Nevertheless, as I was completing a sixty-hour, sixteen-state-encompassing, round-trip driving tour with my family over the middle of July, I was reminded of how easy it is to be annoyed with each other. Even people you love. Toward the end of one particular evening, as we pulled into an economically priced (read: cheap and disgusting) hotel in Winslow, Arizona, it occurred to me that everything everyone was doing in the car was bothering me. The way one child slurped a milkshake. The way another lip-synced a Taylor Swift song. Even the way another stared innocently out at the surrounding cacti. I was just irked by all of it.

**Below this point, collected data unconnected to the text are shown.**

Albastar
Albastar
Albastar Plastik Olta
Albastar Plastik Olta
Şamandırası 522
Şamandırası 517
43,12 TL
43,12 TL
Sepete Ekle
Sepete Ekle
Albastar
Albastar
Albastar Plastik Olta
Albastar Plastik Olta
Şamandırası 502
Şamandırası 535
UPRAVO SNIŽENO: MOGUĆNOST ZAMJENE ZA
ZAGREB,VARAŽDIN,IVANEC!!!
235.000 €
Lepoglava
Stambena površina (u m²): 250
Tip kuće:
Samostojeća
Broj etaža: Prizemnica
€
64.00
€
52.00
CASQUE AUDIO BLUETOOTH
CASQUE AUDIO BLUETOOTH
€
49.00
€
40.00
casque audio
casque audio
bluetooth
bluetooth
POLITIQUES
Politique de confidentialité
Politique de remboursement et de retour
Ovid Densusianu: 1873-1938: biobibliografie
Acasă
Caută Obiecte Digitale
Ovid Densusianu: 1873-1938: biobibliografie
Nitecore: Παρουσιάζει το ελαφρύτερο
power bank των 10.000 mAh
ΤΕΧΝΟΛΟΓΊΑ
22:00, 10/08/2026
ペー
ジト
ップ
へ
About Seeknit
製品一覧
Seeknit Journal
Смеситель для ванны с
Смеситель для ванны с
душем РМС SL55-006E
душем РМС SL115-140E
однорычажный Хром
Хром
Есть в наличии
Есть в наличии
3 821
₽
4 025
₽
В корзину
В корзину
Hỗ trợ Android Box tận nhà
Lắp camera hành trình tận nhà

I realize that the problem was mine, not theirs. Fourteen hours behind the wheel (complete with about thirteen bathroom stops) will bring out the worst in a person, I suppose. The bottom line is: I was sinfully irritable with no one to blame but myself.
Sadly, it’s not just family members with whom we often get unrighteously annoyed. Sometimes believers in Christ choose the smallest (and oddest) things to hold against one another. From personality quirks to shifting preferences. I’ve seen close friends erupt at one another over differing interpretations of obscure passages (Can anyone really say for certain who the ten horns represent in Revelation 17?). On the less spiritual side, I’ve seen relationships nearly severed over a birthday party snub. I’ve seen people duck into the restroom just because they couldn’t stand to spend one minute talking to the oncoming individual. This is not at all uncommon in the believing community.
And yet, one of the things Christ died for was to create and establish peace between God and man AND man and man. And man and woman. Through the cross, the Apostle Paul says, Jesus “killed the hostility” that existed both vertically and horizontally (Ephesians 2:14-16), not only making reconciliation between God and man possible, but enabling us to love each other and get along, rendering inconsequential all those things that tend to separate us: race, color, education, family background, religious history, birthplace, etc.
The only thing that matters is: we are together “in Christ”—a group of people who have been forgiven of their calculated rebellion against God and granted new standing by faith in the active and passive obedience of Jesus. We might say it this way: we have been made to be at peace.
Consequently, there is no place for division among believers. Or even longstanding annoyances.
In his exposition of Ephesians, seventeenth century English Puritan, Thomas Goodwin, wrote:
“Upon the cross Jesus takes upon himself whatever either party has against the other. ‘Lo, here I hang,’ says Christ dying, ‘and let the reproaches wherewith you reproach each other fall on me, the sting of them all fix in my flesh, and in my death die all together with me; lo, I die to pacify you both. Have then any of you something against each other? Quit it, and take me as a sacrifice in blood between you: only do not kill me and each other too, for the same offense; for you, and your enmities, have brought me to this altar of the cross, and I offer myself as your peace, and as your priest. Will you kill me first, and then one another too?’ ”
Sure, there are plenty of things about which to disagree. And, I must admit, not all people are equally easy to love. But we have the most amazing thing in common: We have been bought with the unthinkably high price of Jesus’ shed blood. We have been supernaturally baptized into one family. We are brothers and sisters in Christ. All of our offenses against God and each other have been completely dealt with by Jesus’ cross-work. That’s all the reason in the world to get along with each other, and to get over our petty disagreements.
I say this not as a corrective, really, but as a reminder. I am thankful to be part of a church where the essentials are treasured and held tightly, and where the non-essentials—even those annoyances which threaten to divide—are handed over to Jesus, who died so that they need not ever keep us apart.
I’m looking forward to worshiping God with you on Sunday. See you then!